To get anything to blossom – plants or in life – requires mindful attention and care. It necessitates understanding the particular balance and interplay of needs and the environment, such as adapting the amount of light and water based on the seasons. In the case of my orchids: southeastern light in the winter, eastern light in the spring, western light in the summer, etc.
Like the mindfulness a gardner must offer plants, understanding relationships, circumstances and needs is an essential skill for a leader to be successful as well.
Anyone committed to leading, helping or delivering positive results must understand the big picture of where you are and where you want to go. You must also recognize the practical action steps needed to produce the outcomes you want. At EPI, we talk about this as the Eagle and Ant perspectives. Integrating these two perspectives is essential. It enables you to pursue your goals within the ecosystem you exist in, with its unique challenges and characteristics.

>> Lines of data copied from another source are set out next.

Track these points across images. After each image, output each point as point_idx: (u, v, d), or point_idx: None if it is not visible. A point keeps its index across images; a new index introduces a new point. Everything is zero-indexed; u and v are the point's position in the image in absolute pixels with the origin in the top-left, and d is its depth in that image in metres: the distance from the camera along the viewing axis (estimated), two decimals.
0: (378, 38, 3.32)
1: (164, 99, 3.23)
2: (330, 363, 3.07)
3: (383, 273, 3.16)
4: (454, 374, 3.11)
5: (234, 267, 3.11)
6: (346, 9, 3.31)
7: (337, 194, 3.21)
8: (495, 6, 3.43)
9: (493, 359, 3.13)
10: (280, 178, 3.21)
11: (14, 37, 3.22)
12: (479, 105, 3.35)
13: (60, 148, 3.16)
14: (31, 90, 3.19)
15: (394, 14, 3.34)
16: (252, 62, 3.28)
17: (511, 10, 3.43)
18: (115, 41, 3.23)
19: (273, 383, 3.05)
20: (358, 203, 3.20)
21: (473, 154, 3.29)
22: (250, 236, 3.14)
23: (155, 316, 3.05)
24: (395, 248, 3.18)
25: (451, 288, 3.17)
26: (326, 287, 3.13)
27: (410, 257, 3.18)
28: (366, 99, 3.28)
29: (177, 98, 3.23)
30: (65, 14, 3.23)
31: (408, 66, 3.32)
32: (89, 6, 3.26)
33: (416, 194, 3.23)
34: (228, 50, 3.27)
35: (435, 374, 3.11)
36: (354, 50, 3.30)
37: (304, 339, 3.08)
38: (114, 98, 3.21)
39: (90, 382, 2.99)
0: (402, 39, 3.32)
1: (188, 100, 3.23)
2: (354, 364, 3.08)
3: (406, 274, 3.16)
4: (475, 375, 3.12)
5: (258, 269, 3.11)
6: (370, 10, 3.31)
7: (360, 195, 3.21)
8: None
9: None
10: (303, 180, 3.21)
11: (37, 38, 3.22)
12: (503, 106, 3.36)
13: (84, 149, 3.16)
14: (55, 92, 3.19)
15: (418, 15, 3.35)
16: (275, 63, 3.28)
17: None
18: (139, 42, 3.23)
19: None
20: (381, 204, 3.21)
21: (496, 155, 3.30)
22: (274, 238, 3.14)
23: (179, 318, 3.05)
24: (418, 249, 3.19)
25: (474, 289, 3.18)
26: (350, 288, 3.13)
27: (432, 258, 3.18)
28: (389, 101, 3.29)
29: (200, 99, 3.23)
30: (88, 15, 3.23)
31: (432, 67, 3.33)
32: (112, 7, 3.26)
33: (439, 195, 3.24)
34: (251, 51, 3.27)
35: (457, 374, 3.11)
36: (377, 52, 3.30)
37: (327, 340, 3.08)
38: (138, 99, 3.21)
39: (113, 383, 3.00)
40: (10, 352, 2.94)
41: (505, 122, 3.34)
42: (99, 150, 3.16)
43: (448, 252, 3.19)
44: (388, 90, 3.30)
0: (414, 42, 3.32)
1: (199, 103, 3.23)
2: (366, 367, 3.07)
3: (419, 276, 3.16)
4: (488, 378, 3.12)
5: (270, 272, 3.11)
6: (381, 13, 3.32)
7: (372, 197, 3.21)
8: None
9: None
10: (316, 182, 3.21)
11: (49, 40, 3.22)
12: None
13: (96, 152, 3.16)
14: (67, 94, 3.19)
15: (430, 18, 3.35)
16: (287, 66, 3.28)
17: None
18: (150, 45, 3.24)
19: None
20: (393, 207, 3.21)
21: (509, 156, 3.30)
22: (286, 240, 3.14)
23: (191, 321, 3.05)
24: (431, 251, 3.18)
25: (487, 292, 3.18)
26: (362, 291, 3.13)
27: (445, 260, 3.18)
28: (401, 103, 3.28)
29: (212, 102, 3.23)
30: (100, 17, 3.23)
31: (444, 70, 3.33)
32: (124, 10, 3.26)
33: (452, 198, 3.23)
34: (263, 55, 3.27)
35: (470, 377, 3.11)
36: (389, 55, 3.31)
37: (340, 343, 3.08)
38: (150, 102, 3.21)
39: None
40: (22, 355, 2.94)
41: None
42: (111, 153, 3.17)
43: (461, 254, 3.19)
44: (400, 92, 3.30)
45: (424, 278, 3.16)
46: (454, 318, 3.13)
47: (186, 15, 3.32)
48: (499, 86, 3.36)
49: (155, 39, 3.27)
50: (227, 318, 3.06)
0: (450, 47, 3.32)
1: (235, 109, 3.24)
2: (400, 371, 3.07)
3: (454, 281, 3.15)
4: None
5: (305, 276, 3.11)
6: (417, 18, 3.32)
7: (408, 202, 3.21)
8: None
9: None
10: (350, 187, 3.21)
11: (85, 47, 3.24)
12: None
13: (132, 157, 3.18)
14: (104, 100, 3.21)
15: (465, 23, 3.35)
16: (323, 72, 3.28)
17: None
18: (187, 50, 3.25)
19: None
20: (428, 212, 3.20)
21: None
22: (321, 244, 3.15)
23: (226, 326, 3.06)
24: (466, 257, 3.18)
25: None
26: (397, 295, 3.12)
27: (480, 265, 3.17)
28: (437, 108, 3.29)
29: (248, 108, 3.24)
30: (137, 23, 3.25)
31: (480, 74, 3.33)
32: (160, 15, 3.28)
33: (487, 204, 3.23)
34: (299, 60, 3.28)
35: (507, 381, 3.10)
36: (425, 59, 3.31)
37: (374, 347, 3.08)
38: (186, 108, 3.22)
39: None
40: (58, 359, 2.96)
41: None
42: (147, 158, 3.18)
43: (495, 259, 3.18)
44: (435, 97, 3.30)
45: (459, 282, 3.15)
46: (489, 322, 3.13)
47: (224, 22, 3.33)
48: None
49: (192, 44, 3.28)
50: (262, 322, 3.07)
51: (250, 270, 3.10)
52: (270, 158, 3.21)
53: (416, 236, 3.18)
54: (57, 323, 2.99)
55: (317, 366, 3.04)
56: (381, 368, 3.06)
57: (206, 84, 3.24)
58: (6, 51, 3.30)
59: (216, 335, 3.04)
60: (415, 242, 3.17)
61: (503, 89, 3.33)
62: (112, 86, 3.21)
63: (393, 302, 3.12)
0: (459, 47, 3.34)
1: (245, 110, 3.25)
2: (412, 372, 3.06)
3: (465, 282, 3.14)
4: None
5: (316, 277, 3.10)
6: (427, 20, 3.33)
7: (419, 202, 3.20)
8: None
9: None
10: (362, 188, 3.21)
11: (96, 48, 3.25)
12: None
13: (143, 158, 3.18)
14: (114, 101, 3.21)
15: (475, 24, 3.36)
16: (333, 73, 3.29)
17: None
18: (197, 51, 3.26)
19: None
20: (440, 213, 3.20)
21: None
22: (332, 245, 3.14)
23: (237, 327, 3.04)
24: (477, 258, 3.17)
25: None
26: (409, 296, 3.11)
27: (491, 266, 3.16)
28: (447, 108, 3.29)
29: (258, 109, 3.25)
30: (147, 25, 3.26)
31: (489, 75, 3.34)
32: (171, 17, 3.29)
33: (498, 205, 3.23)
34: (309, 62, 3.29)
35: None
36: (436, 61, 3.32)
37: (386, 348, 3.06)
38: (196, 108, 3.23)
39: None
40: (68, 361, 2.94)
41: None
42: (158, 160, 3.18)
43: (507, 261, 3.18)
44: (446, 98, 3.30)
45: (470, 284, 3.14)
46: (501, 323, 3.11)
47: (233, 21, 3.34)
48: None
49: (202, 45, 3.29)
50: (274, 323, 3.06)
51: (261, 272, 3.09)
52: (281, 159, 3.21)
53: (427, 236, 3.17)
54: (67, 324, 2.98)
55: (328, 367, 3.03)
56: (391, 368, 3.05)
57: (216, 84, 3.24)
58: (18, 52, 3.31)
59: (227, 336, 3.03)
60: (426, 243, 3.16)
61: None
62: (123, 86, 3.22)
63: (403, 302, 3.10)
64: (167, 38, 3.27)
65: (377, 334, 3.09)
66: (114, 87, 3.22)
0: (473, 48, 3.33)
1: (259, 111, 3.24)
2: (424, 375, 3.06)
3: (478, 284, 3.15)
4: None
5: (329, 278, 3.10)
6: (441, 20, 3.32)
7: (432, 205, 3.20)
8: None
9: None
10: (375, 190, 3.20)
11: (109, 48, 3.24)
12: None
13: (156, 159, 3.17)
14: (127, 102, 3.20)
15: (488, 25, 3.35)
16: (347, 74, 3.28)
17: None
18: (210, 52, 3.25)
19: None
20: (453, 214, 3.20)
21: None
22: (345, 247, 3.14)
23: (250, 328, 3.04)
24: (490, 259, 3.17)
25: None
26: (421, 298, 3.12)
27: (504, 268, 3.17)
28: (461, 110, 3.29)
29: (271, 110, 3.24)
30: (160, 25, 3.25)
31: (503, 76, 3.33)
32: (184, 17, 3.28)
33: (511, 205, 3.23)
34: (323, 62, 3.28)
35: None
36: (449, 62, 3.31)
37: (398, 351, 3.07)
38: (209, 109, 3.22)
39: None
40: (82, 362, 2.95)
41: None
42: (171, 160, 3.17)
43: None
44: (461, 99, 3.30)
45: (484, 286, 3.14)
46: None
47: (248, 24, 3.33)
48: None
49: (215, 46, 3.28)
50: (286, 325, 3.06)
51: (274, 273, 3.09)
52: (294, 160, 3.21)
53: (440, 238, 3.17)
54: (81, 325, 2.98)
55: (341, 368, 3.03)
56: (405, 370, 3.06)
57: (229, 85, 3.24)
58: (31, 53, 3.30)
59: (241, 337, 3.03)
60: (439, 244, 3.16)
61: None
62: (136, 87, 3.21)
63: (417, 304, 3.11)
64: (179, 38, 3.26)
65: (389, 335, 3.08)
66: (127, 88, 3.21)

Similarly, you must be able to understand relationships. In the case of the orchids, it’s understanding the dance between light, temperature, and water. For leaders, it’s often knowing the relationships on your team, personalities and the ways different people think, act and feel. The diversity and importance of relationship is one of the reasons why it’s one of EPI’s ten core ecopsychological principles.
In addition to the awareness of needs, relationships and your environments, the gardner and leader must also be able to adapt. There is never one fixed solution. Everything is constantly changing, and you must be able to embrace this. This applies to people, plans and projects as well house conditions for growing plants. Uncertainty and complexity are truths of life. If you can evolve and adapt with this then you can be successful.

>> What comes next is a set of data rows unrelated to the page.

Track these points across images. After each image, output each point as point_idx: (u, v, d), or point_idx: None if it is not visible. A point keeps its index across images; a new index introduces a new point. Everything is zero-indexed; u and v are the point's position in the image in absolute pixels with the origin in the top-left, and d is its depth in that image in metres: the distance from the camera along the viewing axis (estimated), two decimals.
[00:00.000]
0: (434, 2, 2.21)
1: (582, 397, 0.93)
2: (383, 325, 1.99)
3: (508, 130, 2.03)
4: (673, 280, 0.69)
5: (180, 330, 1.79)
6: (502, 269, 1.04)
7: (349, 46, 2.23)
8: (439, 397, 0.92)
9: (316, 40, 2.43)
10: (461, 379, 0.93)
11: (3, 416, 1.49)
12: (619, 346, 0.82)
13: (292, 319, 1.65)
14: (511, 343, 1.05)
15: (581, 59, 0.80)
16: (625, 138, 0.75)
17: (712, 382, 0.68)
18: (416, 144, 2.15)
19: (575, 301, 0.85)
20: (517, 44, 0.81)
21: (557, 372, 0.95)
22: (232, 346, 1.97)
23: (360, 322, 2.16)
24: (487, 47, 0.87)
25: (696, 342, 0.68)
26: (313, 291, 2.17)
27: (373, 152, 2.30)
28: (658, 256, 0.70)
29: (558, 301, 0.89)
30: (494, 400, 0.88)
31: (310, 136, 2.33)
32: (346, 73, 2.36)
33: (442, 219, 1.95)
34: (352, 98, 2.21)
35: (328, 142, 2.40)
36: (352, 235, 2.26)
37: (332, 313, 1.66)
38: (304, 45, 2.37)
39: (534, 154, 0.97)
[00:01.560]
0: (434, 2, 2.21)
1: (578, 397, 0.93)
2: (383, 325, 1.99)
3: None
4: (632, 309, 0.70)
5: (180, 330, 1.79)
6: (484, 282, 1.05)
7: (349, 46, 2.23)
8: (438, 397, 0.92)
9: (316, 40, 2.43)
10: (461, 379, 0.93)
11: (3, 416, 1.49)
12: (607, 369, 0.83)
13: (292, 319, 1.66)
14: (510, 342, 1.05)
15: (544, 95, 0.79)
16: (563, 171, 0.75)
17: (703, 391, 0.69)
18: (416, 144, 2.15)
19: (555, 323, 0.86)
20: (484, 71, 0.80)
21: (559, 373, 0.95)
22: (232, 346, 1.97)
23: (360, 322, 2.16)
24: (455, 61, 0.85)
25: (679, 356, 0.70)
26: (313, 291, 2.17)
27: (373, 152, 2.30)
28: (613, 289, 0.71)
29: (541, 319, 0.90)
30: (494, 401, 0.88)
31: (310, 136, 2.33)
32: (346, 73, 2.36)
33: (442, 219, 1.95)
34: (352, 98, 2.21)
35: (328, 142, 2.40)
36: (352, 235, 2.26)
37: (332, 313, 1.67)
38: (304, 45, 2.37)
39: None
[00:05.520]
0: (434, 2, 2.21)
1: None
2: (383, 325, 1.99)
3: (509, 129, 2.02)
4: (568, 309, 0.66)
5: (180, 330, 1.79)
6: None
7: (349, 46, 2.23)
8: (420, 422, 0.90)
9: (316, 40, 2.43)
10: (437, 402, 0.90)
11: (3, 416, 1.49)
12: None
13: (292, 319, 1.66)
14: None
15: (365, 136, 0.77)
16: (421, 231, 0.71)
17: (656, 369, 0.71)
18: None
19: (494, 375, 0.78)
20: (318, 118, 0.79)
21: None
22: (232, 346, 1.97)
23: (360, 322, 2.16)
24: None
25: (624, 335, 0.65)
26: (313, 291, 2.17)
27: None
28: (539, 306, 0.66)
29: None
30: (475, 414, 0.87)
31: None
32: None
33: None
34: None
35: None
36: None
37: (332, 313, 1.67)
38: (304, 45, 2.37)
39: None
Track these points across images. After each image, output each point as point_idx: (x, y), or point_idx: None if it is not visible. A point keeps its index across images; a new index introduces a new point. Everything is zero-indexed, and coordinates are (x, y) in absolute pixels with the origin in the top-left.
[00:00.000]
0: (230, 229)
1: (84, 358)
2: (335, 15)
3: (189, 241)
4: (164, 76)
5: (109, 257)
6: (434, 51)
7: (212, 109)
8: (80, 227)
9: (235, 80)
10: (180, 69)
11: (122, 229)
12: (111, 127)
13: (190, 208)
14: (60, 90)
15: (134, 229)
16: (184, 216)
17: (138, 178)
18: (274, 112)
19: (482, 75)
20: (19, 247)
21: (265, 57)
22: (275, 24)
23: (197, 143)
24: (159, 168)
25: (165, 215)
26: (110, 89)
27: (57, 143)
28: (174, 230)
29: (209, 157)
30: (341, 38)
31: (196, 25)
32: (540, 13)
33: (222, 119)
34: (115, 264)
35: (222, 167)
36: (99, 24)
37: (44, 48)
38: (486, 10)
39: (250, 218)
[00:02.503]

Learning from our environment and applying this to how people organize, engage and perform is at the heart of what the EcoPsychology Initiative does. We take the insights, principles and designs found in natural ecosystems and apply this to help humans live better with a more positive impact. Our upcoming course, Nature of Leadership uses ecopsychology to provide existing and aspiring leaders with lessons, principles and qualities to empower them to be more effective regardless of the environment or needs.
Whether you’re trying to develop a organization, heal a community or just grow some plants, may you learn from your environment. May you pay attention, learn and adapt to changing circumstances so you can provide whatever is needed. In this way, you will can help anything grow and flower.